» **Task description**: How many of the lines below contain the word "followed"? Only the number is wanted.

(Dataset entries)
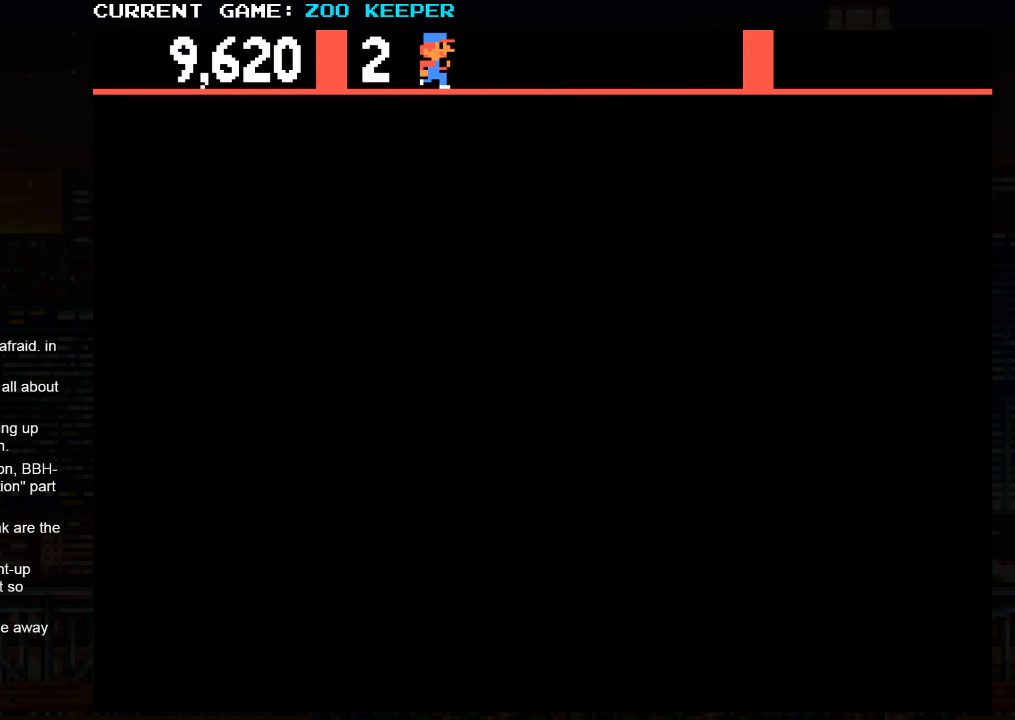
Gameplay with a controller (arcade stick); each line is a JSON object with the inputs held at the frame after it. "events" lists button and stick changes between this image and that frame as [ms after this image, input, new state], when the widget could be followed in between. Not read: L3 R3.
{"buttons": ["SQUARE"], "left_stick": "right", "events": []}
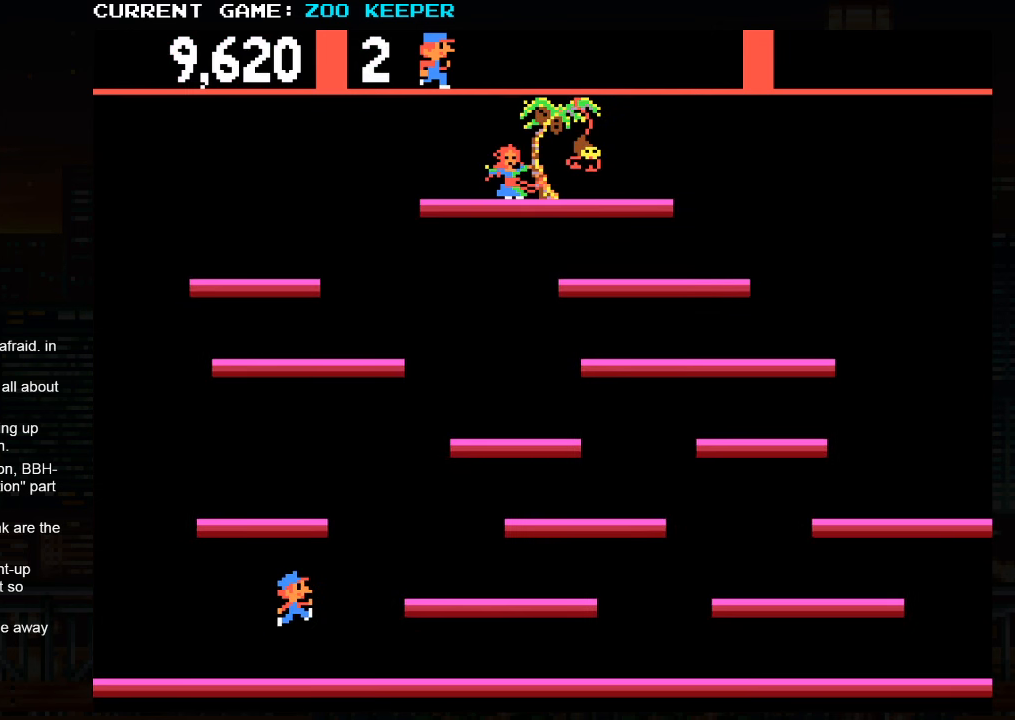
{"buttons": [], "left_stick": "right", "events": [[67, "SQUARE", "up"]]}
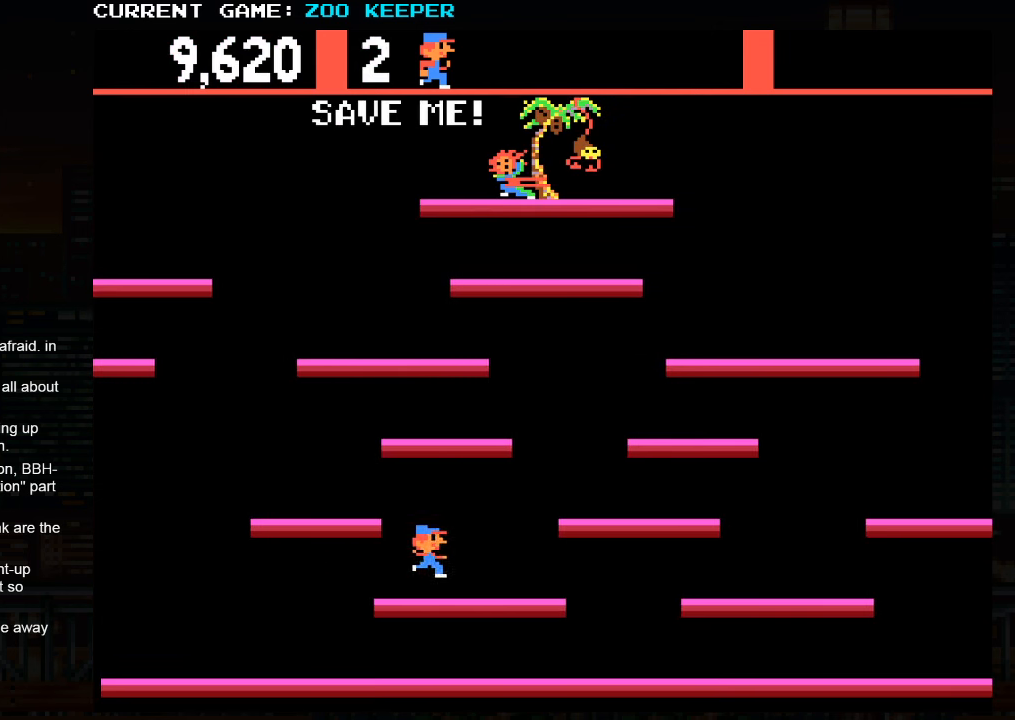
{"buttons": [], "left_stick": "left"}
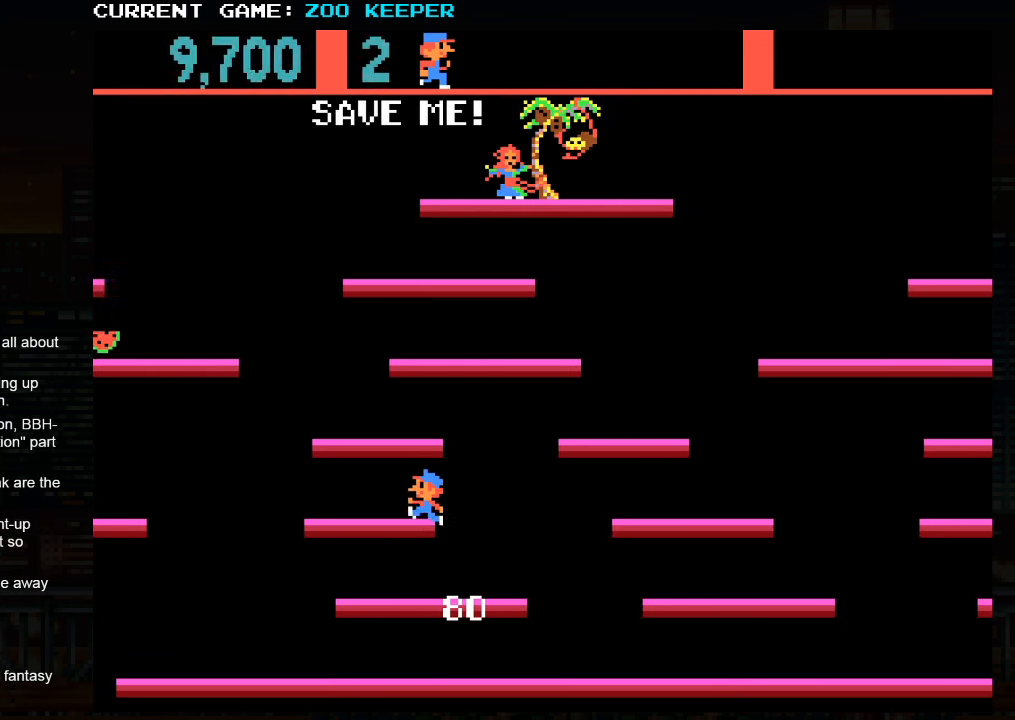
{"buttons": [], "left_stick": "right", "events": [[183, "left_stick", "right"], [317, "SQUARE", "down"], [467, "SQUARE", "up"]]}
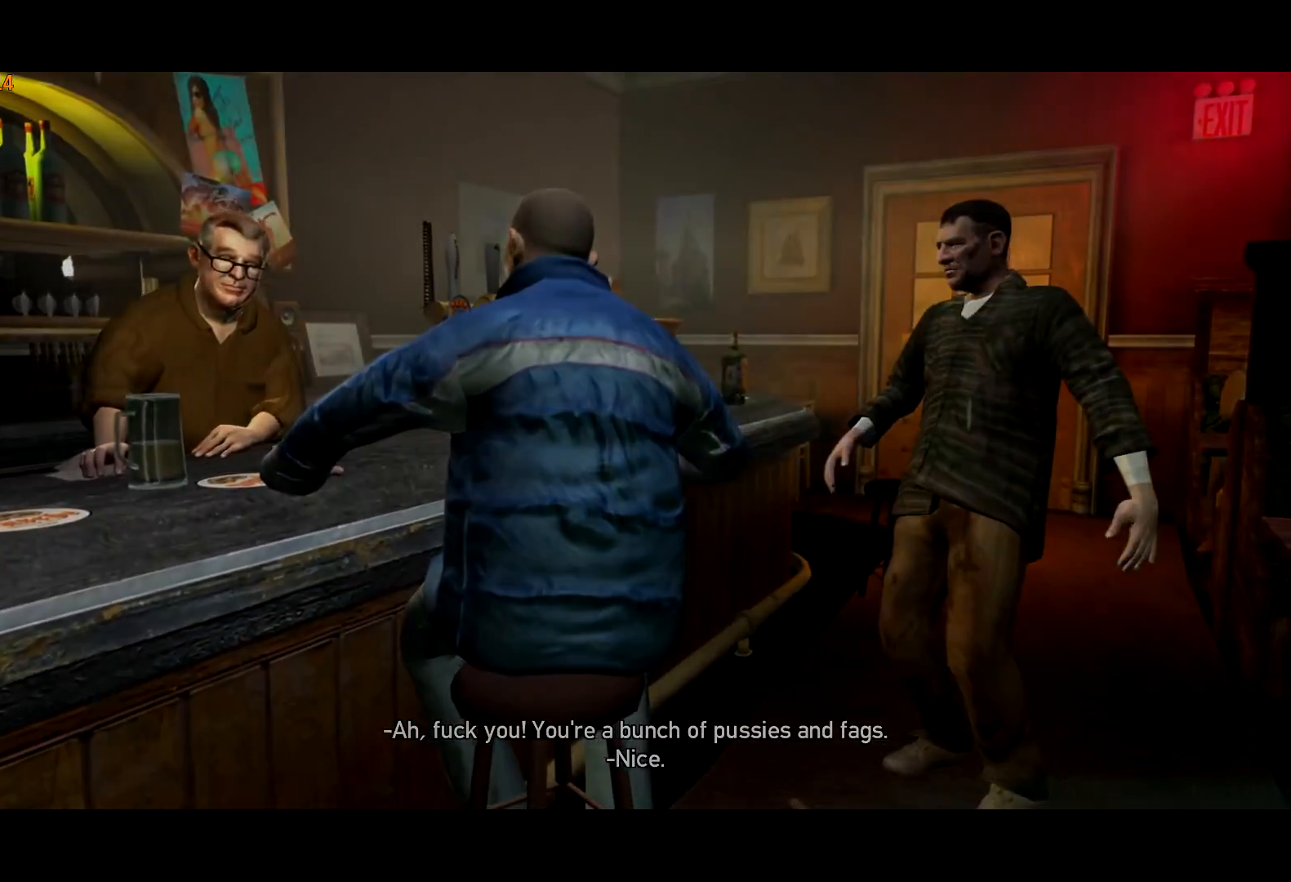
Gameplay with keyboard and mouse; each line is a JSON object with the keys and mouse buttons held at the frame after it. "events" lists presses ("down") and releases ("up") of "a", "c", "ctrl", "d", "down", "e", "escape", "f", "f2", "g", "lock", "q", "r", "return", "s", "shift", "space", "t", "up", "v", "w", "mouse_left", "mouse_right", "mouse_wheel_up" and "mouse_wheel_down" between this image and that frame as [ms after this image, input, new state], when the widget could be followed in between. "mouse_left", "mouse_right", "mouse_wheel_up", "mouse_wheel_down" = the "left", "right", "wheel_up", "wheel_down" buttons of the "mouse" list. No other keys are recorded. Mouse movement is not recorded. Key names are as the overlay labels them; some are game actions (e.g. jump) rather than physical keys. Not read: other_keys.
{"keys": ["w"], "mouse": [], "events": [[50, "return", "down"], [83, "return", "up"], [183, "return", "down"], [233, "return", "up"], [283, "return", "down"], [367, "return", "up"]]}
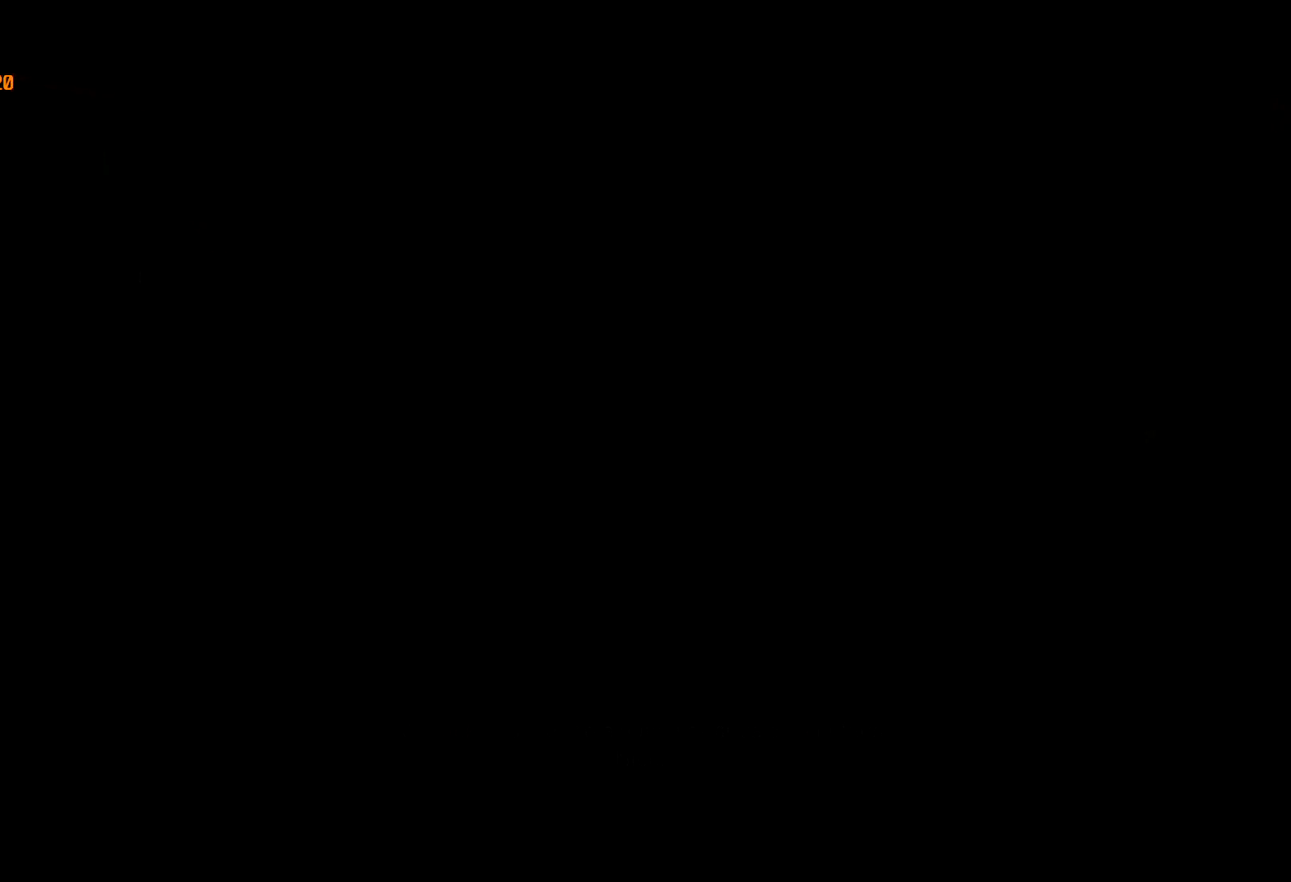
{"keys": ["w"], "mouse": [], "events": []}
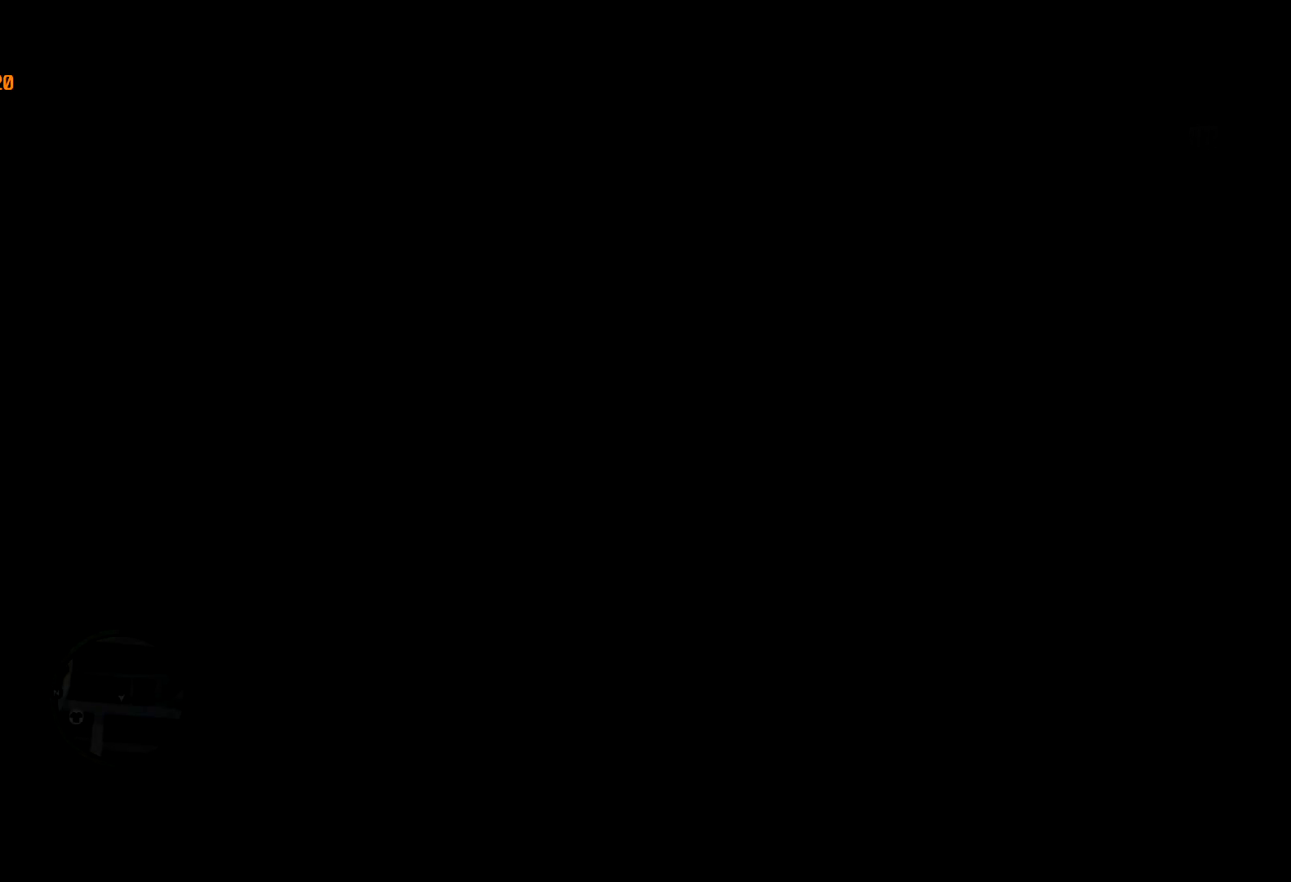
{"keys": ["s"], "mouse": [], "events": [[400, "w", "up"], [500, "s", "down"]]}
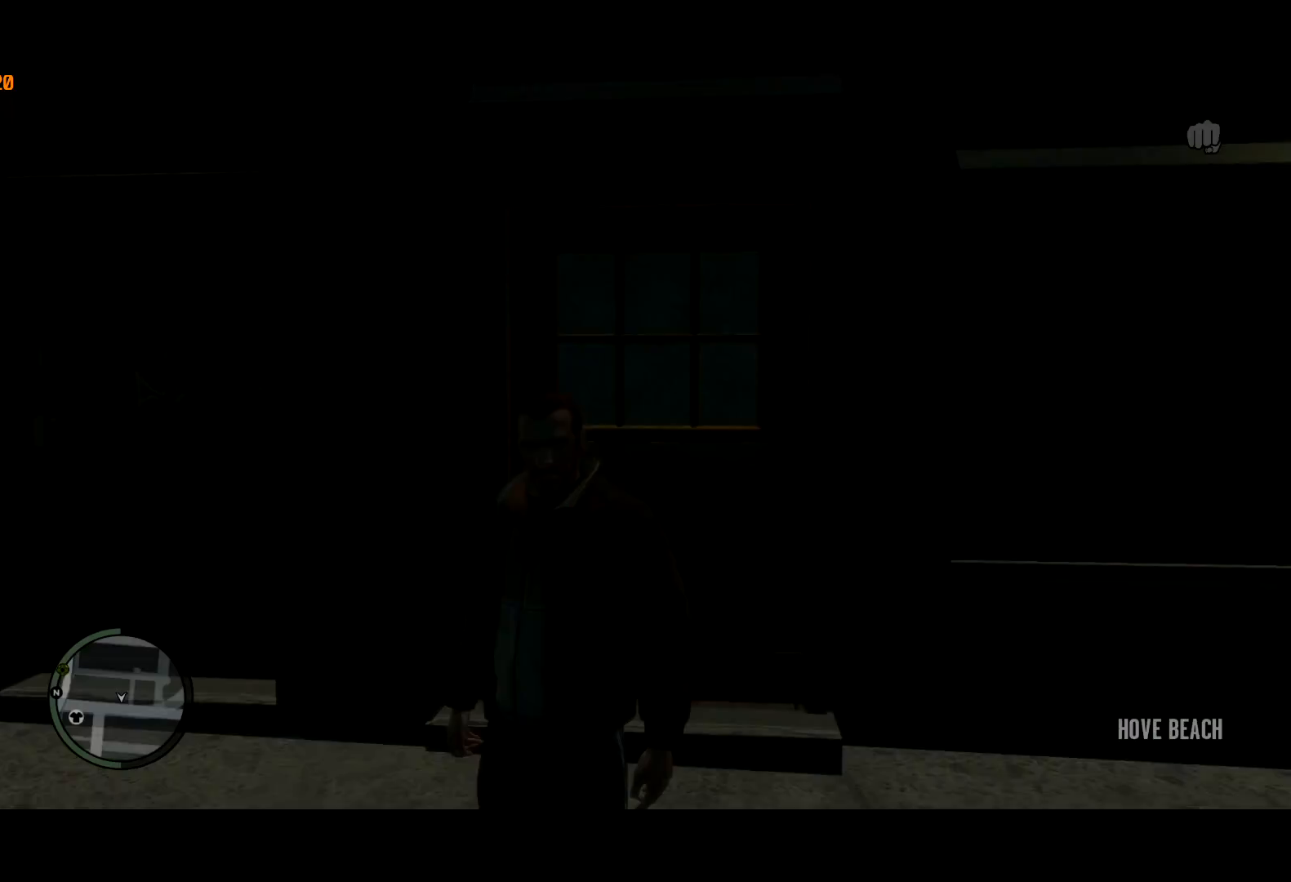
{"keys": ["s"], "mouse": [], "events": []}
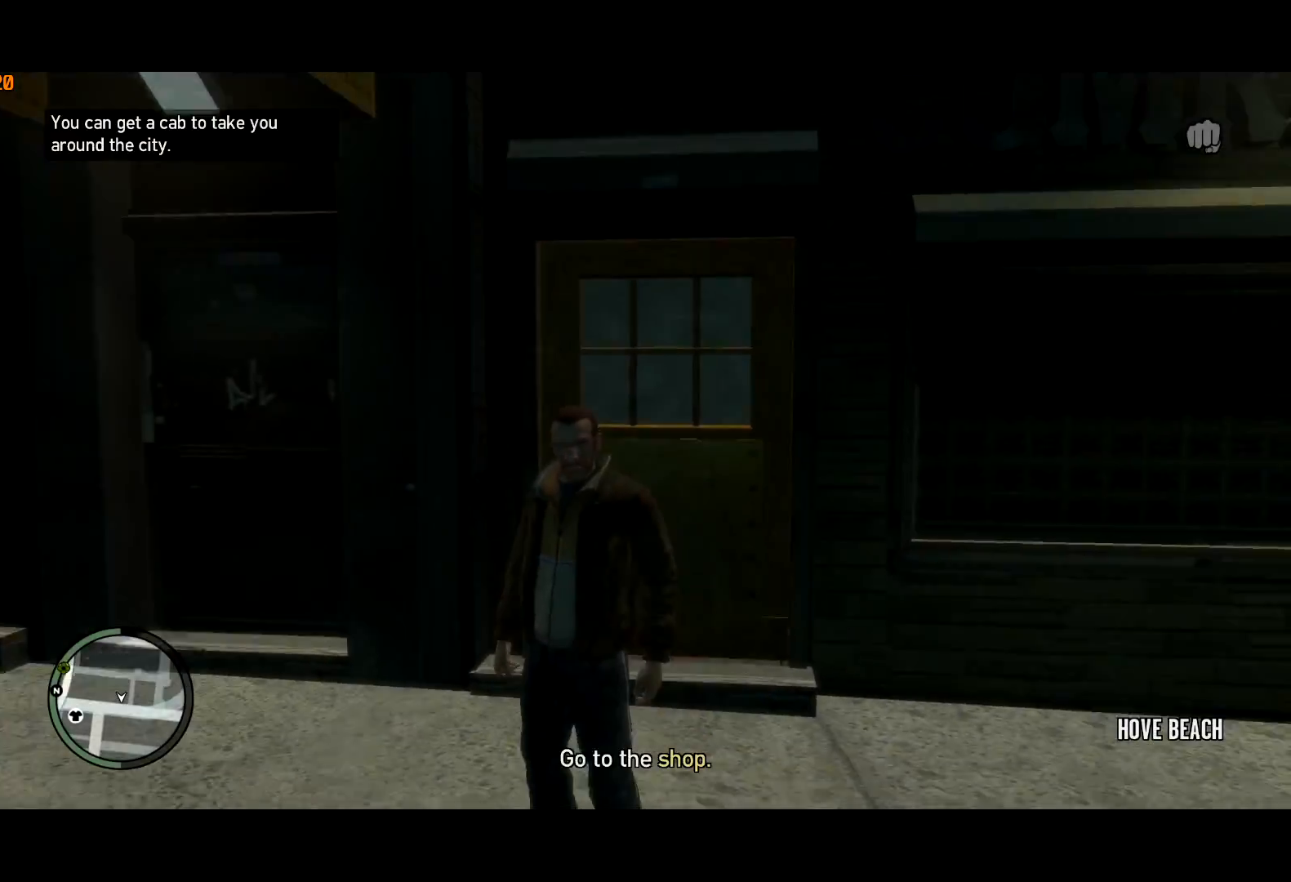
{"keys": ["d", "shift"], "mouse": [], "events": [[50, "shift", "down"], [100, "mouse_wheel_up", "down"], [150, "mouse_wheel_up", "up"], [200, "d", "down"], [483, "s", "up"]]}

» **Exercise result**: 2